Salmo 145
Alaba, alma mía, al Señor.
El Señor mantiene su fidelidad perpetuamente, hace
justicia a los oprimidos, da pan a los hambrientos. El Señor libera a los
cautivos.
El Señor abre los ojos al ciego, el Señor endereza
a los que ya se doblan, el Señor ama a
los justos, el Señor guarda a los peregrinos.
Sustenta al huérfano y a la viuda y trastorna el
camino de los malvados. El Señor reina eternamente, tu Dios, Sión, de edad en
edad.
Este cántico agradecido
nos muestra por un lado cómo es Dios y, por otro, cómo podemos llegar a ser los
humanos. Y aborda un problema casi tan antiguo como la humanidad, desde que las sociedades se volvieron complejas: la pobreza.

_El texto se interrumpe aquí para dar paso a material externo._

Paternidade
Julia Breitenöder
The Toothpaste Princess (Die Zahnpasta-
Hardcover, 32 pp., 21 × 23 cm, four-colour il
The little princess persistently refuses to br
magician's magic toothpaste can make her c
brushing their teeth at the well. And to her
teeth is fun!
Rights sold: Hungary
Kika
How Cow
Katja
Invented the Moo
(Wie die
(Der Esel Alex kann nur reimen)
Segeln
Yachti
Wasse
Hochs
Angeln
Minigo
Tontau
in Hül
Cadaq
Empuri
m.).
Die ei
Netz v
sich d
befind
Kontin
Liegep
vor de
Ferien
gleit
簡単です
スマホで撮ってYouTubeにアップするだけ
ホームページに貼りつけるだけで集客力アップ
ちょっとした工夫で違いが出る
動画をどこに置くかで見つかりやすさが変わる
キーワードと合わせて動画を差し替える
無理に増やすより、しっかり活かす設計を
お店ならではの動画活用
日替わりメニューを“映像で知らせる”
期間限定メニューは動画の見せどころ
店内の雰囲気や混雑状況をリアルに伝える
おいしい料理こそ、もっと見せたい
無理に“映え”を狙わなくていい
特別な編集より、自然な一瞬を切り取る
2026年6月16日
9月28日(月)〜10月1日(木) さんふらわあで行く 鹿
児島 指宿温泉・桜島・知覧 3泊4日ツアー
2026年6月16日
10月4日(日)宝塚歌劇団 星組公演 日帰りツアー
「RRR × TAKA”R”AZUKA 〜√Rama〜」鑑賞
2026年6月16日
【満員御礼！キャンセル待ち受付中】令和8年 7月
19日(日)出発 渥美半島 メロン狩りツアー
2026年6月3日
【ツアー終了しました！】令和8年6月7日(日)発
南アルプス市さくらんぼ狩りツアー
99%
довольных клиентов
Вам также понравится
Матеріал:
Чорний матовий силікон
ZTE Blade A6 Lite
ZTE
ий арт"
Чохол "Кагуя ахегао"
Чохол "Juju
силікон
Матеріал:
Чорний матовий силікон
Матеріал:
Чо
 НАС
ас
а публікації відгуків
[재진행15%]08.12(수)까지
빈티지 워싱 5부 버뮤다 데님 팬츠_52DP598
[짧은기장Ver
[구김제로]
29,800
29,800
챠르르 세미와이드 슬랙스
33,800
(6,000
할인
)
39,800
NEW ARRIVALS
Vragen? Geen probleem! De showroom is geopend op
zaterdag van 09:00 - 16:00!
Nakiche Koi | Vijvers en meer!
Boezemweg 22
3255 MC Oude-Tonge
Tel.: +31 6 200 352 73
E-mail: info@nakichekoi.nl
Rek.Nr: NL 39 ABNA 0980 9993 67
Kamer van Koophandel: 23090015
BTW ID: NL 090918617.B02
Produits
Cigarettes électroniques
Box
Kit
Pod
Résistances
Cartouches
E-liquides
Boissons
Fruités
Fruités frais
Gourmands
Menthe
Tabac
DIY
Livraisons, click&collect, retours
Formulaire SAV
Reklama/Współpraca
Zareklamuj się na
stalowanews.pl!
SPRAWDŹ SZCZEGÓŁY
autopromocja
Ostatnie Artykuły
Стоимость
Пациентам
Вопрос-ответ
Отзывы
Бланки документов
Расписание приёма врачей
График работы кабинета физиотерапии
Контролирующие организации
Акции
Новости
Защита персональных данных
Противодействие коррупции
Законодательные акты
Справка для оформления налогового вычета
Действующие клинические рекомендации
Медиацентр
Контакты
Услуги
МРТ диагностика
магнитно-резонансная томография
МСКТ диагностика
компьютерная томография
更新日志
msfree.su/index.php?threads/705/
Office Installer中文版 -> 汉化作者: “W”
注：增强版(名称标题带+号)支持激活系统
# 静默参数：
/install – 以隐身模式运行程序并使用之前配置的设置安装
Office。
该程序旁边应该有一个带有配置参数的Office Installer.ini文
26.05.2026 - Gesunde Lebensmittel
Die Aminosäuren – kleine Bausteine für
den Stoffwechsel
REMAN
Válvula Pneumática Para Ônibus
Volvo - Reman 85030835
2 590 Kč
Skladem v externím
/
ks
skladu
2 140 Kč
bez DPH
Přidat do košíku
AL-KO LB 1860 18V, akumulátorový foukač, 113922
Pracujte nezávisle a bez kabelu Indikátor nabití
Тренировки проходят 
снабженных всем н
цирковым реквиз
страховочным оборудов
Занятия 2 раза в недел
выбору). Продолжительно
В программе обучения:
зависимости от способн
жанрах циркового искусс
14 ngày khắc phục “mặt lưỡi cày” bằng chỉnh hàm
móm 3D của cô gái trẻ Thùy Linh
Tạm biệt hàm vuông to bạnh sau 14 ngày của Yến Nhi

Para muchos descreídos, estos versos no son más que una oración de consuelo para quienes sufren. El canto de un
pueblo tantas veces sometido resuena como eco en las vidas maltratadas por la
desgracia, el hambre, la pérdida o los daños provocados por otros. El marxismo ve en la religión un opio, una droga dulce que amansa a los oprimidos y los
hace resignarse en su desgracia, con la ilusión vana de un Dios que vendrá a
rescatarlos y a solucionar sus problemas.
Nada más lejos de la
auténtica intención del salmista. Para expresar una vivencia espiritual a
menudo es necesario recurrir a la poesía. Y los salmos, en buena parte, son
fruto de experiencias de profunda liberación interior. Brotan de la consciencia
de que Dios, verdaderamente, “salva”.
¿De qué salva? En el
fondo, todas estas esclavitudes, más allá del mal físico, son consecuencias del
mal. El hambre y la injusticia son consecuencias del egoísmo humano, a gran
escala. La ceguera de la obstinación, la cojera del miedo, la cautividad de la
egolatría, la senda tortuosa del que maquina contra los demás… Todo esto son
torceduras y heridas en la bella creación de Dios y en su criatura predilecta:
el ser humano. Y Dios, que no nos ha dejado abandonados al azar, siempre vuelve
a salvarnos del mal.
Dios es el que realmente nos salva de nuestras miserias interiores. Sacia nuestra hambre de infinito, de justicia, de verdad. Y, saciándonos, nos hace valientes para correr a saciar esas otras hambres que afligen a otros. Dios nos llena y nos abre, haciéndonos generosos y sensibles al sufrimiento. Nos da un corazón de carne, como el suyo. Y puede actuar en el mundo: nosotros somos sus manos.